Advantages of SIMDs • During a communication operation between PEs, • PEs send data to a neighboring PE in parallel and in lock step • No need to create a header with routing information as “routing” is determined by program steps. • the entire communication operation is executed synchronously • A tight (worst case) upper bound for the time for this operation can be computed. • Less complex hardware in SIMD since no message decoder is needed in PEs • MIMDs need a message decoder in each PE.
SIMD Shortcomings(with some rebuttals) • Claims are from our textbook by Quinn. • Similar statements are found in one of our “primary reference book” by Grama, et. al [13]. • Claim 1: Not all problems are data-parallel • While true, most problems seem to have data parallel solutions. • In [Fox, et.al.], the observation was made in their study of large parallel applications that most were data parallel by nature, but often had points where significant branching occurred.
SIMD Shortcomings(with some rebuttals) • Claim 2: Speed drops for conditionally executed branches • Processors in both MIMD & SIMD normally have to do a significant amount of ‘condition’ testing • MIMDs processors can execute multiple branches concurrently. • For an if-then-else statement with execution times for the “then” and “else” parts being roughly equal, about ½ of the SIMD processors are idle during its execution • With additional branching, the average number of inactive processors can become even higher. • With SIMDs, only one of these branches can be executed at a time. • This reason justifies the study of multiple SIMDs (or MSIMDs).
SIMD Shortcomings(with some rebuttals) • Claim 2 (cont): Speed drops for conditionally executed code • In [Fox, et.al.], the observation was made that for the real applications surveyed, the MAXIMUM number of active branches at any point in time was about 8. • The cost of the extremely simple processors used in a SIMD are extremely low • Programmers used to worry about ‘full utilization of memory’ but stopped this after memory cost became insignificant overall.
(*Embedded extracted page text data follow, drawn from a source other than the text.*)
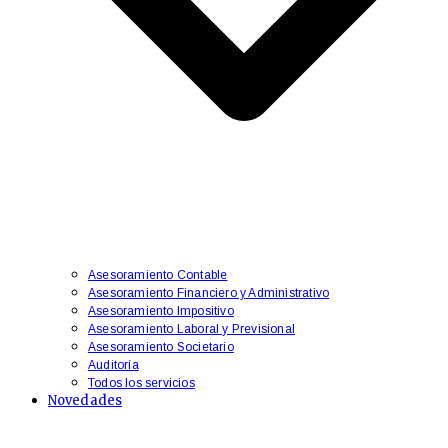
Asesoramiento Contable
Asesoramiento Financiero y Administrativo
​Asesoramiento Impositivo
Asesoramiento Laboral y Previsional
​Asesoramiento Societario
Auditoría
Todos los servicios
Novedades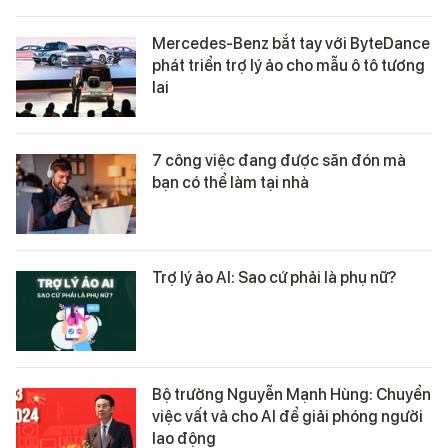
Mercedes-Benz bắt tay với ByteDance
phát triển trợ lý ảo cho mẫu ô tô tương
lai
7 công việc đang được săn đón mà
bạn có thể làm tại nhà
Trợ lý ảo AI: Sao cứ phải là phụ nữ?
Bộ trưởng Nguyễn Mạnh Hùng: Chuyển
việc vất vả cho AI để giải phóng người
lao động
SIMD Shortcomings(with some rebuttals) • Claim 3: Don’t adapt to multiple users well. • This is true to some degree for all parallel computers. • If usage of a parallel processor is dedicated to a important problem, it is probably best not to risk compromising its performance by ‘sharing’ • This reason also justifies the study of multiple SIMDs (or MSIMD). • SIMD architecture has not received the attention that MIMD has received and can greatly benefit from further research.
SIMD Shortcomings(with some rebuttals) • Claim 4: Do not scale down well to “starter” systems that are affordable. • This point is arguable and its ‘truth’ is likely to vary rapidly over time • WorldScape/ClearSpeed currently sells a very economical SIMD board that plugs into a PC.
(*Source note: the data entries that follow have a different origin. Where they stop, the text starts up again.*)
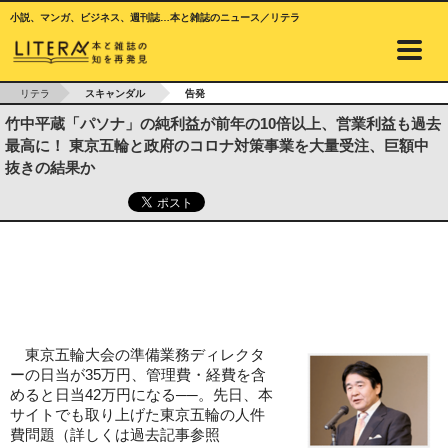
小説、マンガ、ビジネス、週刊誌…本と雑誌のニュース／リテラ
リテラ
スキャンダル
告発
竹中平蔵「パソナ」の純利益が前年の10倍以上、営業利益も過去
最高に！ 東京五輪と政府のコロナ対策事業を大量受注、巨額中
抜きの結果か
東京五輪大会の準備業務ディレクタ
ーの日当が35万円、管理費・経費を含
めると日当42万円になる──。先日、本
サイトでも取り上げた東京五輪の人件
費問題（詳しくは過去記事参照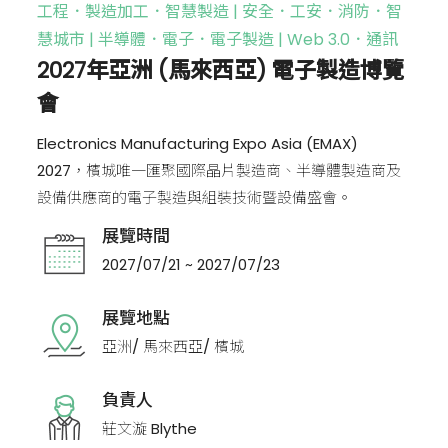
工程．製造加工．智慧製造 | 安全．工安．消防．智
慧城市 | 半導體．電子．電子製造 | Web 3.0．通訊
2027年亞洲 (馬來西亞) 電子製造博覽
會
Electronics Manufacturing Expo Asia (EMAX)
2027，檳城唯一匯聚國際晶片製造商、半導體製造商及
設備供應商的電子製造與組裝技術暨設備盛會。
展覽時間
2027/07/21 ~ 2027/07/23
展覽地點
亞洲/ 馬來西亞/ 檳城
負責人
莊文漩 Blythe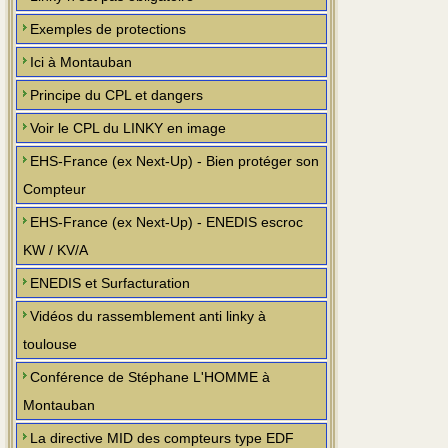
Exemples de protections
Ici à Montauban
Principe du CPL et dangers
Voir le CPL du LINKY en image
EHS-France (ex Next-Up) - Bien protéger son
Compteur
EHS-France (ex Next-Up) - ENEDIS escroc
KW / KV/A
ENEDIS et Surfacturation
Vidéos du rassemblement anti linky à
toulouse
Conférence de Stéphane L'HOMME à
Montauban
La directive MID des compteurs type EDF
SIMD Shortcomings(with some rebuttals) Claim 5:Requires customized VLSI for processors and expense of control units has dropped • Reliance on COTS (Commodity, off-the-shelf parts) has dropped the price of MIMDS • Expense of PCs (with control units) has dropped significantly • However, reliance on COTS has fueled the success of ‘low level parallelism’ provided by clusters and restricted new innovative parallel architecture research for well over a decade.
SIMD Shortcomings(with some rebuttals) Claim 5 (cont.) • There is strong evidence that the period of continual dramatic increases in speed of PCs and clusters is ending. • Continued rapid increases in parallel performance in the future will be necessary in order to solve important problems that are beyond our current capabilities • Additionally, with the appearance of the very economical COTS SIMDs, this claim no longer appears to be relevant.